The downfall of Czar Nicholas II has been subject of great fascination for years, as we had already an animated film Anastasia (1997) and Amazon Prime Video’s 2018 series The Romanoff.
The Netflix series is special because it has come only a year after the 100th anniversary of the ruthless assassination of the Tsar family.
The show starts in 1894, the year Nicholas II assumed the throne. Each episode dramatizes key moments like the rise and fall of Rasputin, Russia’s involvement in World War I, followed by the revolutions and the imprisonment of the royal family.
Actor and director Robert Jack have played the role of Nicholas Tsar, while Susanna Herbert plays the role of Empress Alexandra. The show is directed by Adrian McDowall.
Watch The Season 1 Trailer from The Last Czars (2019-)
Other cast members include Oliver Dimsdale (Pierre), Samuel Collings (Sandro), Elsie Bennett (Elle), and Duncan Pow (Yakov Yurovsky).
The Biggest Criticism Against The Series: Though the show depicts Russian history its cast is made up mostly of Brits. All actors keep their British accent much like HBO’s Chernobyl.
A Brief Look At The History Of Romanov Dynasty
1. Who Was Czar Nicholas Ii?
He was a descendant of Russia’s famed Romanov dynasty and was born to Czar Alexander III and Maria Feodorovna (formerly Princess Dagmar of Denmark) in 1868. He was only 26 years old when he succeeded his father in 1894. Soon after becoming the king, he married Alexandra of Hesse, a German princess, and granddaughter of the United Kingdom’s Queen Victoria.

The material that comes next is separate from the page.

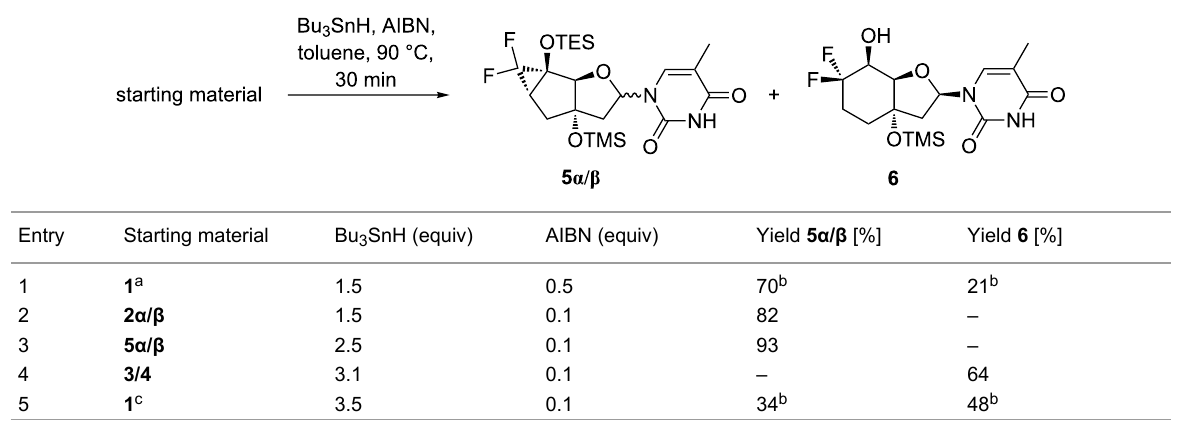
Table 1: Evaluation of the reaction mechanism for the production of bicyclic nucleoside 6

2. What Did Make Czar Nicholas Ii Unpopular?
His weak personality, the Russian army’s failure in various wars and his arrogance, all made him extremely unpopular in his country.
Who Was Rasputin?
Grigori Rasputin was a Russian mystic who had a great influence over Nicholas’s wife, Czarina Alexandra. Czarina thought that Rasputin possessed the power to heal her only son and the heir to the Russian throne of his hemophilia.
Rasputin got exceptional access to the royal family’s affairs, which was disliked by the government and the public.
3. The Fall Of Romanovs
In 1917, Czar Nicholas was dethroned by the revolution, marking the end of more than 300-year period of Romanov family rule.
4. The Execution
Nicholas, his wife Alexandra, and their five children were deported in an isolated home in Siberia. The family was ruthlessly killed by the radical socialist Bolsheviks on July 17, 1918. They were murdered in the basement of the Yekaterinburg merchant’s house and then dumped in unmarked graves in the Ural Mountains.
5. Family Connection With The British Monarchy
Tsar Nicholas was a cousin of Prince George V, while Empress Alexandra was the granddaughter of Queen Victoria. In 2018, Prince Philip gave his DNA samples which actually confirmed that the remains of bodies discovered in unmarked graves in 1991 were that of the Romanovs.